In your case it's mildly disgusting; and of course these relationships don't usually long last. When a 42yo guy goes after a 19yo girl he's either a gigantic player looking for a young. easy to manipulate girl to fuck, or mentally backward so he has to search for youg, naive and inexperienced girls who are on his level mentally, rather than pursue women his age.
either way it's cringy
>looks bad for the massively older party
I think it's the opposite. I think it looks bad on the younger person because it's obvious they could get someone their age if they wanted.
>42 (I'm 19)
There's nothing wrong with you. You're 19, so you're an idiot. Every 19 year old as an idiot so I can't really blame you for your poor choices because that's what children are supposed to do; make poor choices.
There is, however, something wrong with him. If he were a stable, mature, normal 42 year old man he would not feel the need to date children. Besides it being kind of gross, obviously, he's obviously struggling to accept his age and his current situation in life.
Children are meant to make mistakes and its an adult's responsibility not to exploit that naivety for their own emotional and god forbid, sexual gain and this is exactly what this guy is doing.
If you're aware of this and are genuinely attracted to him and just want to have fun with him for a little while then you're legally allowed to do so but one, don't expect anyone in your family to be ok with this two realize that you have absolutely no long term future together.
If you're cool with that then rock on.
I've tried to date guys in their 20's but the relationships never work out and I never fully connect with them. I have more in common with older people, i'm more at ease with them.
Seems like the exact opposite for me again. If they could've get somebody better, they are in the position of a "chooser" and picked the older person for some good reason.
An old person hanging with somebody younger is probably mentally backwards.
That's why it's gross. I didn't mean it was gross physically but more on an emotional and mental level... but again do what you want. Just realize what's potentially going on.
>I have more in common with older people
In a couple years when the jello in your brain finally sets into something resembling a brain you'll come to realize how creepy it is when older men feel they have more in common with younger women than women their own age.
Meaning that they're too immature for a meaningful relationship with women their own age. Meaning they never grew up and don't plan on growing up. They're a bunch of saggy old babies.

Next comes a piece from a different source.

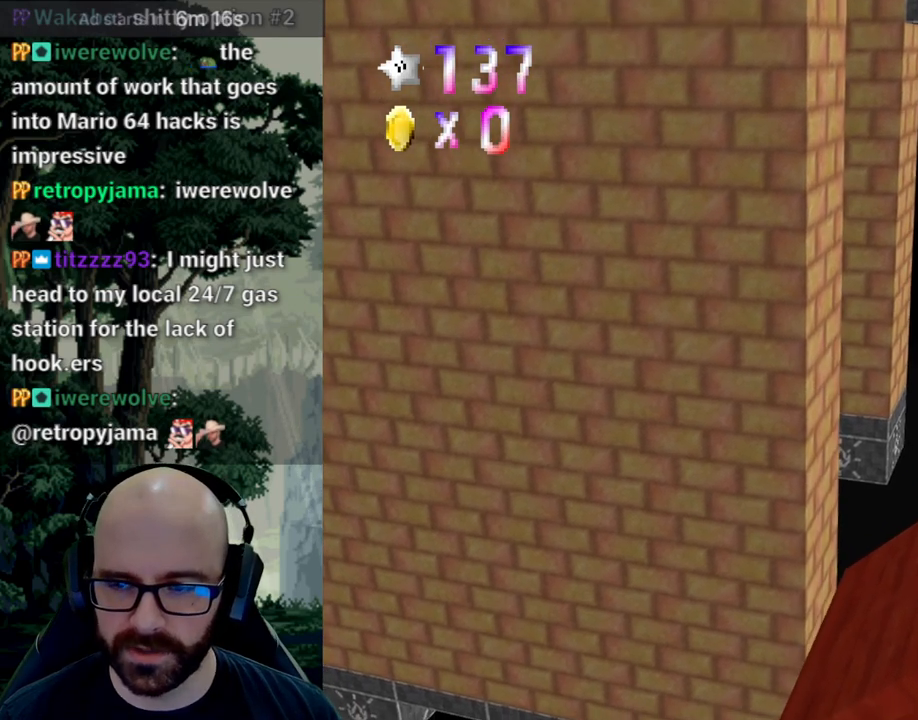
{"dt_ms": 500, "buttons": ["A"], "left_stick": "right", "right_stick": "down", "events": [[33, "left_stick", "center"], [100, "left_stick", "right"], [333, "A", "down"], [333, "X", "up"], [333, "right_stick", "down"]]}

Like I said, when you've all grown up you'll kind of look back this and chuckle a bit. We've all been there, it just takes time and maturity to gain perspective on things. You have very little of either so I can't blame you.
Well, it's up to you. People will always find something wrong with the idea that you are dating a guy who could be your father, it's revolting in a hard to explain way. Personally, whenever I come across a young girl dating an older guy I assume that she has either daddy issues, or is a gold digger. And I assume that the guy is sleazy and is with her only for a young pussy, or has some kind of pedo fetish.
That being said you should go after what makes you happy but be mindful that you can't change how people think and perceive such relationships.
Also, I forgot to leave out that fact that you're 19 years old. You've had 1, maybe 2 years of actual dating underneath your belt so you hardly have the experience or knowledge to start writing off 20 year old men because you haven't connected with them.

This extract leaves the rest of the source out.